Thierry Roland, the best-known football commentator in France for 40 years, is causing almost as much controversy, and making as many blunders, as the under-performing French World Cup squad. Mr Roland, 65, has a long history of making unfortunate remarks, verging on the racist, and has long been suspected of having sympathies for the far-right National Front. He denies it.

He once gave an interview, however, for a National Front publication in which he said that Algeria should have remained French (an exclusively far-right viewpoint for many years now).

After the famous "hand of God" incident when Diego Maradona handled the ball into the England goal in 1986, and got away with it, Mr Roland said on air to his long-time number two, Jean-Michel Larqué : "Honestly, Jean-Michel, you'd think they could find something better than a Tunisian to referee a game of this importance."

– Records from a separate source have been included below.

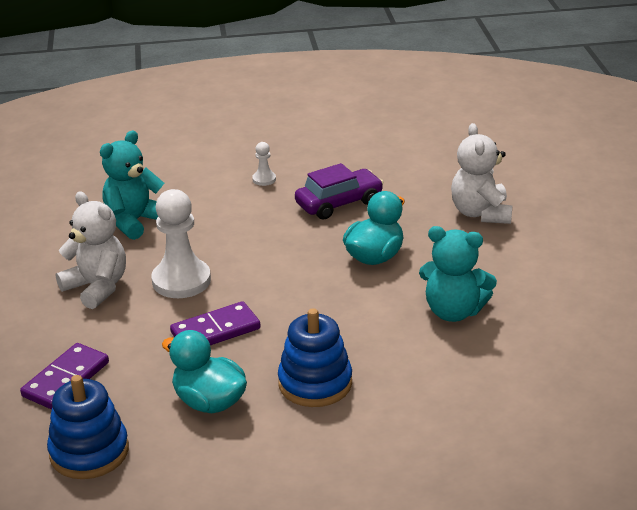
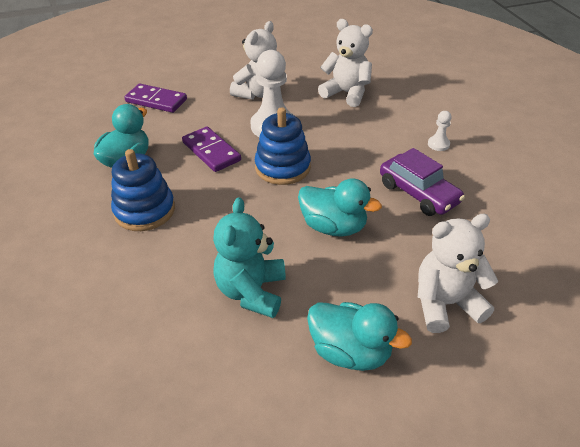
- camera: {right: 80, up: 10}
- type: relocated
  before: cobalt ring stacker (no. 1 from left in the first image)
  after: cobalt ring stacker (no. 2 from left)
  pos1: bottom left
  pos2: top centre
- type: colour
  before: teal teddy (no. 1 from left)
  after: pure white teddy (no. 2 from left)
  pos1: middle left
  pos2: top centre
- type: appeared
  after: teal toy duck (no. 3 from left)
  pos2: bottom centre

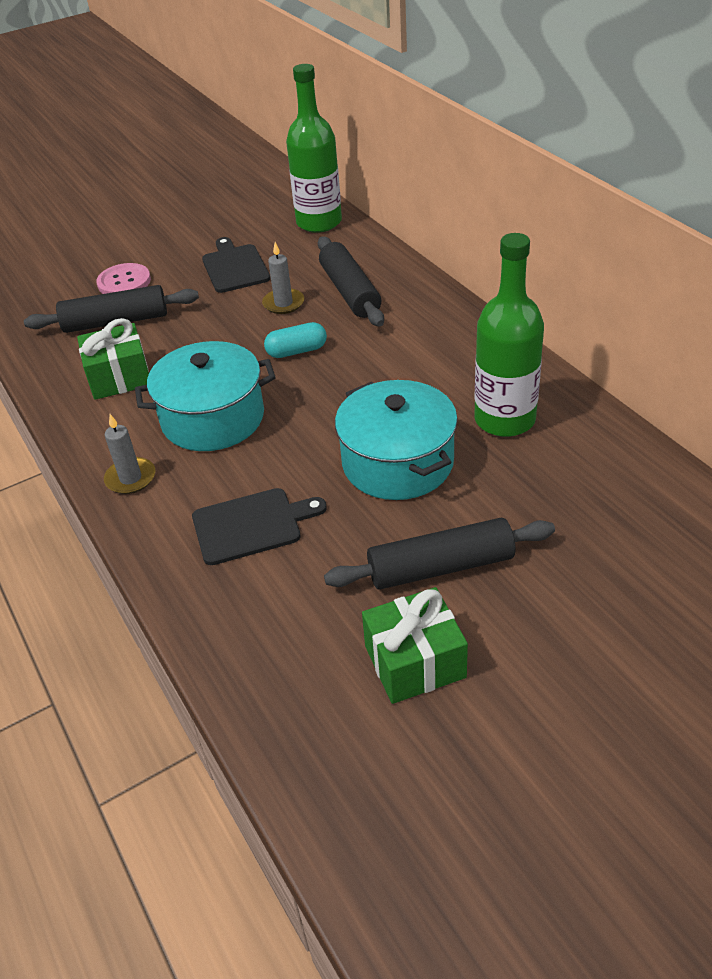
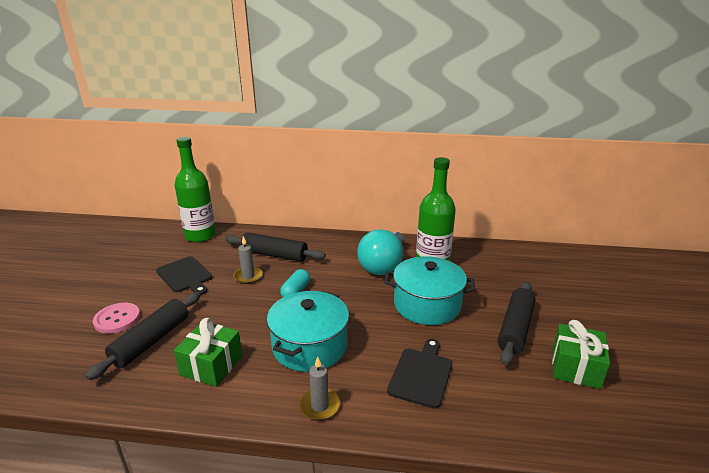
- camera: {right: -55, up: -15}
- type: spun
  before: ebony chopping board (no. 1 from left)
  pos1: top left
  pos2: middle left
  turn: -150
- type: appeared
  after: teal bulb
  pos2: centre

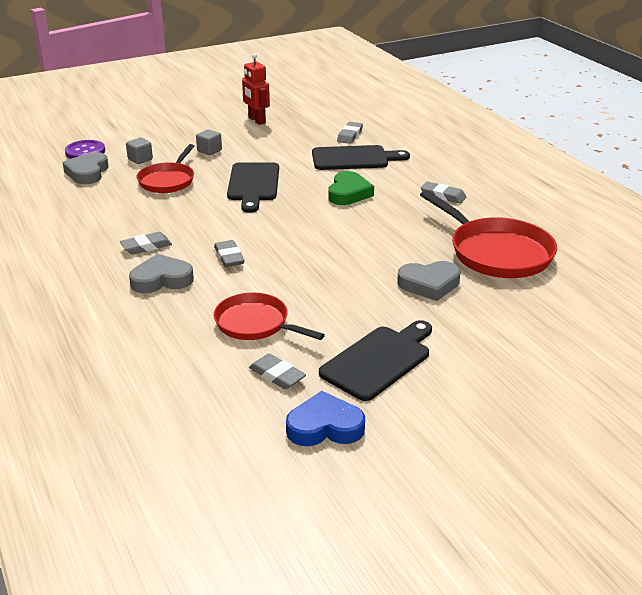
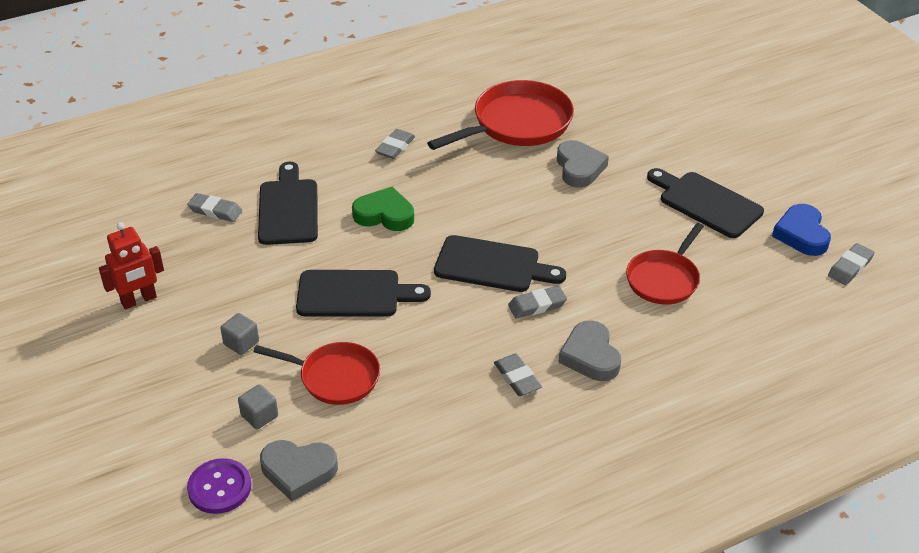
- camera: {right: -90, up: 10}
- type: relocated
  before: gray pencil eraser (no. 3 from left in the first image)
  after: gray pencil eraser (no. 5 from left)
  pos1: centre
  pos2: middle right
- type: appeared
  after: ebony chopping board (no. 3 from left)
  pos2: centre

The latest "Rolandisme" was just before the friendly match between France and South Korea. "There is nothing that looks like a Korean, more than another Korean," he said. "Especially when they are all dressed in the same football kit and they are all 1.70 metres tall, apart from the goalie." In fact, it was pointed out, almost all the South Korea team are considerably more than 1.70 metres tall.

Mr Roland is proud of never preparing for games and never leaving his hotel room on foreign trips, except to go to the match. He makes constant factual blunders. When France was playing its opening World Cup match against Senegal, he referred to the opposition as Cameroon.

When he commentates on Champions' League matches at my beloved Old Trafford, he always shows off his knowledge of the geography of England by telling French TV viewers that Manchester is in "Les Midlands".

That's what comes of never leaving your hotel, Mr Roland. Had you ever ventured out to the Trafford Centre and admired the motorway bridge over the Ship Canal, against the majestic background of Winter Hill, you might have known that you were oop north.

Double fault

The French first lady, Bernadette Chirac, has been rushing around the country supporting her husband's party's election campaign.

Security staff at the French Openwere surprised, then, when she turned up unannounced to watch a match the other day. The usual helmet of blonde hair; the usual one megaton hand-bag; the usual bodyguards.

As she took her seat in the presidential box, a policeman who had served at the Elysées Palace decided that this could not be Bernadette Chirac. She was thrown out on her ear. Luckily for the policeman, he had made the right line call. The fake Bernadette was a double, sent on a hoax by a TV programme.